Genomic DNA extraction - viscosity? - (May/15/2007 )
I did a genomic DNA extraction of ES cells in a 96-well plate. I used 50uL of a sarcosyl-based lysis buffer, 40deg C overnight. Then added 100uL ice cold EtOH at room temp overnight (as a 96-well plate spinner was unavailable). I poured it off, washed 3x with 150uL 70% EtOH and dried (without overdrying). Dissolved in 25uL 0.1x TE and used that for PCR.
The issue is that the final solution was so viscous that I am wondering if that could cause a problem in PCR? I have not done this in a long time so I am curious if it is always supposed to be this viscous or whether I should use more 0.1x TE to dilute? I was only able to even pipet 1uL of it by mixing the well thoroughly and repeatly pipetting up and down until enough came to fill up 1uL of the pipet tip, otherwise I couldn't even pipet it. Plus when I put it into the 96-well PCR trays, it would stick to the sides and not run down to the PCR reaction buffer. I assumed when the solution was boiled for hot start and during the PCR water condensation would mix it up and it appeared so after PCR.
Does anyone have any more experienced advice as to the the proper final consistency or if that will affect the PCR reaction at all? I did get PCR products in maybe about half the lanes (did the whole 96-well plate), though I didn't expect to see them all anyway for the first PCR reaction. I should see a product if neo gene still in there for one set of PCR reactions. Then the other 96 reactions were primers overlapping the whole gene (giving 2 different sized products depending on if neo cassette still in there) so I should see product in every lane. The other issue could be since the large product (2nd PCR rsn) was so large, ~2kb, maybe it was too long. We did extend the extension time, though.
Thanks for any input.
there is something wrong here, a DNA solution should not be that viscous. it is probably contaminated by polysaccaride/cell debrie from the ES cells.
However as you are getting a signal in half the wells, this is not a terminal problem. THere is not much I can recomend, as the samples are in a 96 well format.

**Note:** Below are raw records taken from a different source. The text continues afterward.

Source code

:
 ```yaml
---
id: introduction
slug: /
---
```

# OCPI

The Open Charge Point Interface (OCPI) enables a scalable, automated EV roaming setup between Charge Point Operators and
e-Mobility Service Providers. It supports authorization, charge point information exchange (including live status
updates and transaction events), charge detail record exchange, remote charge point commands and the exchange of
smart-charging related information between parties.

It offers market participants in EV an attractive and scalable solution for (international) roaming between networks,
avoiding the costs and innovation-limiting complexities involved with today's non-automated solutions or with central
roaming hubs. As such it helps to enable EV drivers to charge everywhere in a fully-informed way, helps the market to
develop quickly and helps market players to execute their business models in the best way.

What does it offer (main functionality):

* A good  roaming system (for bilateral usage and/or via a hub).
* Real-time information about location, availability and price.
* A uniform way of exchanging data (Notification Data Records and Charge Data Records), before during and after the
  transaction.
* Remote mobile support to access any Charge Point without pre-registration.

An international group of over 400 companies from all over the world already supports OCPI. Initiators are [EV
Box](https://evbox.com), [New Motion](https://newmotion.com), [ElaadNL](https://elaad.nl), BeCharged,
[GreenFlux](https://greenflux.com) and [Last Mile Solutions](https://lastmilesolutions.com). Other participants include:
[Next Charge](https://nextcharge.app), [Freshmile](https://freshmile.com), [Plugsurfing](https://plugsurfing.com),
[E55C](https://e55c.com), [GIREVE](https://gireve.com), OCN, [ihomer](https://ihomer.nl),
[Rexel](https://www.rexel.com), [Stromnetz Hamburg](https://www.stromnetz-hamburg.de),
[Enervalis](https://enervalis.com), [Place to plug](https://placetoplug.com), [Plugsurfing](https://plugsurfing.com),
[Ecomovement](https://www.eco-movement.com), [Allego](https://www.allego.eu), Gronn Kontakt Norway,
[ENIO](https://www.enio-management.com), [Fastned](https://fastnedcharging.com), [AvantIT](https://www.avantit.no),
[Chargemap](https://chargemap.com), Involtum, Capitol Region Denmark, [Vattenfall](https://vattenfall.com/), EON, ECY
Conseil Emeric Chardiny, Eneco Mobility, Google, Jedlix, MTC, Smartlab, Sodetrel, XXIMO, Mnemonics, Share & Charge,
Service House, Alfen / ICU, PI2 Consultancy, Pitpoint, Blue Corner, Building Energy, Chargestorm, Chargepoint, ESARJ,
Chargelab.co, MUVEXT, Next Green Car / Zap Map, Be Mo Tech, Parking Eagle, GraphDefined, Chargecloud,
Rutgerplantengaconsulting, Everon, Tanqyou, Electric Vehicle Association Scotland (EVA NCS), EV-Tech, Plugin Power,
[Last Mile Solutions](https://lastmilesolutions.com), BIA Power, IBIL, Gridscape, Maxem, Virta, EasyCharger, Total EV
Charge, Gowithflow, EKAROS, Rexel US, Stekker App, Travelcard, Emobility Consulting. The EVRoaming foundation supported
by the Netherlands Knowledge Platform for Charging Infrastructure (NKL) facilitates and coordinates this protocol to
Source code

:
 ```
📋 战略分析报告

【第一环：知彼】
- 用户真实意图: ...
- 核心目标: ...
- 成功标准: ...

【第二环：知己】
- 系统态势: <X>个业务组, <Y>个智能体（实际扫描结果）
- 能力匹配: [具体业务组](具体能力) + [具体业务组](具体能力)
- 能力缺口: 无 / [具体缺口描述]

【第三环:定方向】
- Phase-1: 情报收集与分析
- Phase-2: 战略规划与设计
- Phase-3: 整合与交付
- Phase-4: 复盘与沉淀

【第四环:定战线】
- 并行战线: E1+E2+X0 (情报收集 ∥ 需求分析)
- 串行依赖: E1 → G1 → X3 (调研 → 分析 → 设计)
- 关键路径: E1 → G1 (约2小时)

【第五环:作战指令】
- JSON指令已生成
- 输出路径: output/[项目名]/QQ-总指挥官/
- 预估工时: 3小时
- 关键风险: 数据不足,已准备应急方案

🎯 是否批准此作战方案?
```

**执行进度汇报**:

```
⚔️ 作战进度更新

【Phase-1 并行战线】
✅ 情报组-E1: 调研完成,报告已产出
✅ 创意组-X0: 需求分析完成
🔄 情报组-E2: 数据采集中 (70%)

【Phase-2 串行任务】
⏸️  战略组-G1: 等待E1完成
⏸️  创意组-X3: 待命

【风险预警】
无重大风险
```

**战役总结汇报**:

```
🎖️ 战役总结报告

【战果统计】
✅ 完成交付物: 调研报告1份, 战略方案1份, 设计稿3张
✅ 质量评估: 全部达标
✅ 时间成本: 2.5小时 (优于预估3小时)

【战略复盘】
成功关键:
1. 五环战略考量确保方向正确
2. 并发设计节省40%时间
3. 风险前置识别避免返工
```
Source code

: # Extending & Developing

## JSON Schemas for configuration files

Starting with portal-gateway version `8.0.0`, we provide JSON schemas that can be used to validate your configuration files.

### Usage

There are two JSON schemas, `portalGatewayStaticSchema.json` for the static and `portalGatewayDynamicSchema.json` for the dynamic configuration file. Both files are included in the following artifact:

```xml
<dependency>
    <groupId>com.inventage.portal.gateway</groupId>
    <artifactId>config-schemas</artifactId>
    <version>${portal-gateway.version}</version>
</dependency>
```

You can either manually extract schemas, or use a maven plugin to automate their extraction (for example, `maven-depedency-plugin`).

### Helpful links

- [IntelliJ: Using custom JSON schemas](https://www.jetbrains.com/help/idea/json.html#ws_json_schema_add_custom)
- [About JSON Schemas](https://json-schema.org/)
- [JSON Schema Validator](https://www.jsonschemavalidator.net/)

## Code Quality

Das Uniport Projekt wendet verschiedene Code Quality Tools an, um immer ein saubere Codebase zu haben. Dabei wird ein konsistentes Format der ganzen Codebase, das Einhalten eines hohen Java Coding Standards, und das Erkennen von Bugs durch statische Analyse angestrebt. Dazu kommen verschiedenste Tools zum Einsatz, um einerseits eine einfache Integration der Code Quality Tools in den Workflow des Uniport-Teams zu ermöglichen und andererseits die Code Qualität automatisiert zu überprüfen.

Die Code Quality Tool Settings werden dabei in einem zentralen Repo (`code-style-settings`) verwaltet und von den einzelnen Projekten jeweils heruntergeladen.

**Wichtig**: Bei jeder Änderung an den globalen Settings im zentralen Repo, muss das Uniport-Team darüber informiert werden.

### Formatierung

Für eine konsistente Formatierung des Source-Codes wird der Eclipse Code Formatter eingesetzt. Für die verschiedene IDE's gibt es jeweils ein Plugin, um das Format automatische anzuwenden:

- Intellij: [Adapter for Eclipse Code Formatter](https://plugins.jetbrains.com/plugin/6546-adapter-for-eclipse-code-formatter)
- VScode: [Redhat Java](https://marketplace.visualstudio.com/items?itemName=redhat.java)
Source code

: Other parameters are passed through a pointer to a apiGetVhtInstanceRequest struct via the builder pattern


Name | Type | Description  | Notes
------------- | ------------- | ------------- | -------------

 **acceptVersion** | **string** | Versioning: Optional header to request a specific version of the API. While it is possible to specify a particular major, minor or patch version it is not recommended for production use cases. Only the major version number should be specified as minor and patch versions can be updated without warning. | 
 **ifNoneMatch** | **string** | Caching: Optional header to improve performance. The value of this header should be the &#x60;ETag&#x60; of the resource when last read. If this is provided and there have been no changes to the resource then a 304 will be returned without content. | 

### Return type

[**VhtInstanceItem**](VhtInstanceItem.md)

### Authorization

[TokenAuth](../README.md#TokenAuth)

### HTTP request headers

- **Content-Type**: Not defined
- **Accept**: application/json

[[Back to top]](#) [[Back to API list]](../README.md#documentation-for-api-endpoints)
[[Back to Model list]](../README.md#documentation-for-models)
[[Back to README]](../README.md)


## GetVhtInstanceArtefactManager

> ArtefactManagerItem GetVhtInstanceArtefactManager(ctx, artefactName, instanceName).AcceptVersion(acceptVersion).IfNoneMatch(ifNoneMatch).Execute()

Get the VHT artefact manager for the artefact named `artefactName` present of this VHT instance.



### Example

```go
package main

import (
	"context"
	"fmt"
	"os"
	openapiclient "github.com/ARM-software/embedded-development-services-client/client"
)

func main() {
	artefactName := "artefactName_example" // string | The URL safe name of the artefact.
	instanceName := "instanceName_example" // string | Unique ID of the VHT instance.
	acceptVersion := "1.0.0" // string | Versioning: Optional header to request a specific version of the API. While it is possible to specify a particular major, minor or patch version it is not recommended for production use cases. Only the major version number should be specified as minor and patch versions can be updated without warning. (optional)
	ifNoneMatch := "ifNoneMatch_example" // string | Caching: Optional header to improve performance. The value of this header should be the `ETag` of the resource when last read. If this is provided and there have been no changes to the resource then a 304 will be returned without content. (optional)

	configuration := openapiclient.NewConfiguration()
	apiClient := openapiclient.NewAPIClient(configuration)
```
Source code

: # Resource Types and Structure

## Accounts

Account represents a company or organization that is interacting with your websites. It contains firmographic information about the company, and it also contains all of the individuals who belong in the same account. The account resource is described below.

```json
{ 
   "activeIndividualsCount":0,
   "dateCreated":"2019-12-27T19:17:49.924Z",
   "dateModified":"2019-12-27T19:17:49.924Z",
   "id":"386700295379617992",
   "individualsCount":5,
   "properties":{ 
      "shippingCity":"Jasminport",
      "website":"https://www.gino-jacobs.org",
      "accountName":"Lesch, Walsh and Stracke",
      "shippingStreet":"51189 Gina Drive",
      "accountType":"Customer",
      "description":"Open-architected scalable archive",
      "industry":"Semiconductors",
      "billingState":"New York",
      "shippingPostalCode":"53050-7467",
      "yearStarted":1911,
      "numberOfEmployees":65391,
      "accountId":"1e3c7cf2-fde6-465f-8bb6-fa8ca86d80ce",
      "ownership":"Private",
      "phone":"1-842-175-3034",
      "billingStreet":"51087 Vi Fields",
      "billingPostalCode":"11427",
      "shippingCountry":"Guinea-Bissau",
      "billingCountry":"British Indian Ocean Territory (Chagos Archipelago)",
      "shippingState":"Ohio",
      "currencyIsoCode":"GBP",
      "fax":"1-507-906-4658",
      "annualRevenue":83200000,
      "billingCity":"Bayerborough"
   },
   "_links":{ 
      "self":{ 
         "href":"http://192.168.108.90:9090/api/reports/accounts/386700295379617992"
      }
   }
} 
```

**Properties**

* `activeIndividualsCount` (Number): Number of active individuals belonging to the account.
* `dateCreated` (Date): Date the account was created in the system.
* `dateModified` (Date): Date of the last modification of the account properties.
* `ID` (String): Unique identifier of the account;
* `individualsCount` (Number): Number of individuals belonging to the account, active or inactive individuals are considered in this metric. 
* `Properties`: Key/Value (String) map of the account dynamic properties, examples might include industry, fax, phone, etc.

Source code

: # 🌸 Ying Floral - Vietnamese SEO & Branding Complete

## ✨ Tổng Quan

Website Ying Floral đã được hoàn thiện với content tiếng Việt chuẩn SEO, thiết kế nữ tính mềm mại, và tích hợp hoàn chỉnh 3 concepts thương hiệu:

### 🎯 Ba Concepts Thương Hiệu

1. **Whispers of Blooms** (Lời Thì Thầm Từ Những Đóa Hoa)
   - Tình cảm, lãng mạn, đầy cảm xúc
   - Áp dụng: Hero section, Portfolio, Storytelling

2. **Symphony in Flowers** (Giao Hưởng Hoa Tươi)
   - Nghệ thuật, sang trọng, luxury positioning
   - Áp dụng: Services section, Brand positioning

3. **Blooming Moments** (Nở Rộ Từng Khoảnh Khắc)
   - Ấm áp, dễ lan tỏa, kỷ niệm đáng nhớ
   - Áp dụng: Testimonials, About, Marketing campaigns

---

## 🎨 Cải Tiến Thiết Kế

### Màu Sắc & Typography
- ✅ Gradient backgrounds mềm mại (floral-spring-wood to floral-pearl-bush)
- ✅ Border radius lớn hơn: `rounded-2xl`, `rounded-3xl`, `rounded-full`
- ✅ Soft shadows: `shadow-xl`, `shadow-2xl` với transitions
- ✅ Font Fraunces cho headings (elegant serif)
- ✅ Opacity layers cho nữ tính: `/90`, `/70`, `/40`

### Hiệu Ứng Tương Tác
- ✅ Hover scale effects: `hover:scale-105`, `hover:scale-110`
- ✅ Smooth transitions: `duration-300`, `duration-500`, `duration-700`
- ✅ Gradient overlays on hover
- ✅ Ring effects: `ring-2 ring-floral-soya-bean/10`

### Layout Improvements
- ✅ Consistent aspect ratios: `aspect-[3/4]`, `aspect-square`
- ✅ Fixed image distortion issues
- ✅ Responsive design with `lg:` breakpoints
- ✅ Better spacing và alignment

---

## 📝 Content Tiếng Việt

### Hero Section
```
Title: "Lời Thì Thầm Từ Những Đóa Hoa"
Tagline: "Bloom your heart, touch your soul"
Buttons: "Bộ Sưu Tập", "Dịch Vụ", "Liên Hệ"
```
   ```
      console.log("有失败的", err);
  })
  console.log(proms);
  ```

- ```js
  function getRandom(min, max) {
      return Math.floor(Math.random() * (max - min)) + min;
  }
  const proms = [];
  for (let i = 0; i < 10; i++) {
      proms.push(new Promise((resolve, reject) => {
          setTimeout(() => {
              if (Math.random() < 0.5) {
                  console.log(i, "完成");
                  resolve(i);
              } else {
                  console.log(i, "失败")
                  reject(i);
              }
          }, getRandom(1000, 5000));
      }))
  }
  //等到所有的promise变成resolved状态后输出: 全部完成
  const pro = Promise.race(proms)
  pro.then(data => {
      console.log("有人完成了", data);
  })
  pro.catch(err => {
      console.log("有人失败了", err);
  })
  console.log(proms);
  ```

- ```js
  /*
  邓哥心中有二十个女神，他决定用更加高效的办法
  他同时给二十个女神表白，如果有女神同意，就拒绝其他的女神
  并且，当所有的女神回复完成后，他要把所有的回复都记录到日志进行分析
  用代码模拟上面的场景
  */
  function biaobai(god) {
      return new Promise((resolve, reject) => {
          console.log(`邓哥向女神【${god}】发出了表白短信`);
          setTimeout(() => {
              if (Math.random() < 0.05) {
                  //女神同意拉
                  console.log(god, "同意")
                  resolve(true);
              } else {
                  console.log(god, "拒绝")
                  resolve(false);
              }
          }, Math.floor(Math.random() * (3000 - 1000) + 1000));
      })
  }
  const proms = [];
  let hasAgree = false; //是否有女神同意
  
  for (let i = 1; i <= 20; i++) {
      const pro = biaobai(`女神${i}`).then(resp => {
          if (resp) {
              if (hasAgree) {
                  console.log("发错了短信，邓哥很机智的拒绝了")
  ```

If you do have a centrifuge that can take the 96 well plate and a multichannel pipette. You could try spining the samples after the overnight incubation with the sarcosyl-based lysis buffer. Once all the junk is pelleted, the supernatant containing the DNA can be pipetted to a new 96 well plate. Then followed by EtOH percipitation.
Resuspending in a large volume of TE, will help with pipetting the templates.
If your signal is clean, increasing the magnesium ion concentration can help. Try increasing it by 50% to 100%.
Do you get rid of proteins in your procedure ? this may help already, but generally gDNA is pretty viscous anytime.
well i noticed that when my DNA preps were too concentrate, they were viscous.
it's not all time, but tend o be.
Second question is : why use 0.1X TE ?
You may dissolve in 10mM tris hcl ph8 if you're afraid about EDTA rather than your 1mM. should enhance.
You may have a RNA contamination. i'm not too sure if this point is relevant with sarcosyl, but in midipreps by alkaline lysis, the RNA gelify strongly. if you think it may be useful, RNase treat your sample and prot K after.
finally, there may be proteins remaining.